▶ **Directions**:
In the material below, how many lines contain the string "that"? Reply with the number only.
# # # #
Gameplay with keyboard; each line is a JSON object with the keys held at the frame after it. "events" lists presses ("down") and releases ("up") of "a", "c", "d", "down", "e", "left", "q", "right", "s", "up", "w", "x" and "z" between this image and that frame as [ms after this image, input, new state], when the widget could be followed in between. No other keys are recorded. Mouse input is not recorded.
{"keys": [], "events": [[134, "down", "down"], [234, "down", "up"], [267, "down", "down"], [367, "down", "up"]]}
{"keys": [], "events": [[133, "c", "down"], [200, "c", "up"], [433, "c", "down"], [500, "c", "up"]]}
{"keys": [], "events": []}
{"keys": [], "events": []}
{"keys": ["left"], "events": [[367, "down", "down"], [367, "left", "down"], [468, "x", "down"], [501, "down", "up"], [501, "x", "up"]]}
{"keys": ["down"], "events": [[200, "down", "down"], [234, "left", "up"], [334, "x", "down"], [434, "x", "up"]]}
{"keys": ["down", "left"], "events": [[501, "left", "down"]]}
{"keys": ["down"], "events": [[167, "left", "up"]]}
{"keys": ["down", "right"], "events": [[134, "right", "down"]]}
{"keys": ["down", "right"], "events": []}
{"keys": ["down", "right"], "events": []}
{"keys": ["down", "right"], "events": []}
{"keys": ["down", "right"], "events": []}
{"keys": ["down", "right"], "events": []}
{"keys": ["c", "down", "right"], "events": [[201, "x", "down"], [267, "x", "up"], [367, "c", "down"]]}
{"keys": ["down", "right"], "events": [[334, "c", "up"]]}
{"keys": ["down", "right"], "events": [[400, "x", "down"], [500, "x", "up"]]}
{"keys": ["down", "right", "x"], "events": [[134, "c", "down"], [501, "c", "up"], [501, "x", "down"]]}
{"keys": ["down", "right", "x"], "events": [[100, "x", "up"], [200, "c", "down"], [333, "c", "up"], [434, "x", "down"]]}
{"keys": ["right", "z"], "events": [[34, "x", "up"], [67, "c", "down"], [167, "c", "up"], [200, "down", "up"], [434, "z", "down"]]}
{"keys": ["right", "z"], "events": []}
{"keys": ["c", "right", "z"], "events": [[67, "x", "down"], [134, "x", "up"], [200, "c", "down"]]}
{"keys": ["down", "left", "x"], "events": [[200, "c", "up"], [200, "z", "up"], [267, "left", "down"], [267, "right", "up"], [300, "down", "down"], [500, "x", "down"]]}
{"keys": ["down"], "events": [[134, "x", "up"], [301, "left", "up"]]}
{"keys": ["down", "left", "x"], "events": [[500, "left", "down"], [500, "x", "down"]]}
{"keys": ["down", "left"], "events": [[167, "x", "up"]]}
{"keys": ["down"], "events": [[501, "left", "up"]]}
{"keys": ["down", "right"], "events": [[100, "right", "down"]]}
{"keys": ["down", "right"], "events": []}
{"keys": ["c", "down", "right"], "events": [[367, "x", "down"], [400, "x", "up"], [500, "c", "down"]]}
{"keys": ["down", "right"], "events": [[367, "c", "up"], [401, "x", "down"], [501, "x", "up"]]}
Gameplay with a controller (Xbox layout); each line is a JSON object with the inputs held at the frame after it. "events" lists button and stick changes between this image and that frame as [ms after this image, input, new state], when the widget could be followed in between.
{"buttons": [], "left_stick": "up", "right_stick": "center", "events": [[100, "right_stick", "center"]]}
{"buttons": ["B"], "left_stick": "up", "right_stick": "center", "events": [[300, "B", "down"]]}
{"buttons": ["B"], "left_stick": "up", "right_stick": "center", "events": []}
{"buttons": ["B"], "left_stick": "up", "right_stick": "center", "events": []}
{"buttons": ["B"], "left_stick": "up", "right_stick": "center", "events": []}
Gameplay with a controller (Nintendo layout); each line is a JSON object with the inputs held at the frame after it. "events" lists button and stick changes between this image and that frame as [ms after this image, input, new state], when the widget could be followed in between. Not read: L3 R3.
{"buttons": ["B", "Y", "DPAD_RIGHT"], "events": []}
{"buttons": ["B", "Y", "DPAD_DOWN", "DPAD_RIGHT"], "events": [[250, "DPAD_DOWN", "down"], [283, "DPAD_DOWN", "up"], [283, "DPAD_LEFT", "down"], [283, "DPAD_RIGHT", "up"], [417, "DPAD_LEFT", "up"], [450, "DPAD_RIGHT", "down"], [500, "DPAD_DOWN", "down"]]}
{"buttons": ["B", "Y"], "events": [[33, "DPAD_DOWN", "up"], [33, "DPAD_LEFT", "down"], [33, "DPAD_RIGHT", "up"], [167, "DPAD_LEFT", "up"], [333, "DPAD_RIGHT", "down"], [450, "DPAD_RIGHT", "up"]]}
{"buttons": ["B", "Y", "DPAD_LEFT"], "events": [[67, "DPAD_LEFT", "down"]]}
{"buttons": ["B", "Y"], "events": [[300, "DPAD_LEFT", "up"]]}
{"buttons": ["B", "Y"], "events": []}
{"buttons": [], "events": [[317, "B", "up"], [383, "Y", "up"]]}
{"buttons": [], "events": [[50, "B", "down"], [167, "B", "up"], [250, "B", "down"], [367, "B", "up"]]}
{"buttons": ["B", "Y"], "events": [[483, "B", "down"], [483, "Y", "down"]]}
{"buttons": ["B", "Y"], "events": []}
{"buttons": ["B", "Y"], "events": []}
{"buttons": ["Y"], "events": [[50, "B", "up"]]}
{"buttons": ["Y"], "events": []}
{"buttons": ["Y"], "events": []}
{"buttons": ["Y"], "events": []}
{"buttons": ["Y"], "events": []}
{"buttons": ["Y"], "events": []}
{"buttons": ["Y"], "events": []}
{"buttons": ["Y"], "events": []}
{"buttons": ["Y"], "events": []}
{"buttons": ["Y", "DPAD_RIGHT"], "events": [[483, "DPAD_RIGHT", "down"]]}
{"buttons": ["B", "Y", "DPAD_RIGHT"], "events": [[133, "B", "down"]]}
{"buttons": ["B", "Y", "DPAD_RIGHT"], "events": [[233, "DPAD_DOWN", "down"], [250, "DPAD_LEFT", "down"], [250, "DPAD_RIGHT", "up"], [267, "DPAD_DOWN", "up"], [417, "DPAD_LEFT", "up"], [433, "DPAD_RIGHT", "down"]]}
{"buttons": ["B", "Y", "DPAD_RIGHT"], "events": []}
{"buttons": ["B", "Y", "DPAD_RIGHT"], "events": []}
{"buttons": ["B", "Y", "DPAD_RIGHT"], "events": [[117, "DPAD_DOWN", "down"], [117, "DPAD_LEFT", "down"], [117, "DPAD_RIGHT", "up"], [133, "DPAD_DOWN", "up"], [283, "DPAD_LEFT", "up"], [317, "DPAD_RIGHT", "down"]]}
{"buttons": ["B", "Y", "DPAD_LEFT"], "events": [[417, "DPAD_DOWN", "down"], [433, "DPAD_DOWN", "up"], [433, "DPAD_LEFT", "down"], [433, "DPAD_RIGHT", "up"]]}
# # # #
▶ **Solution**:
3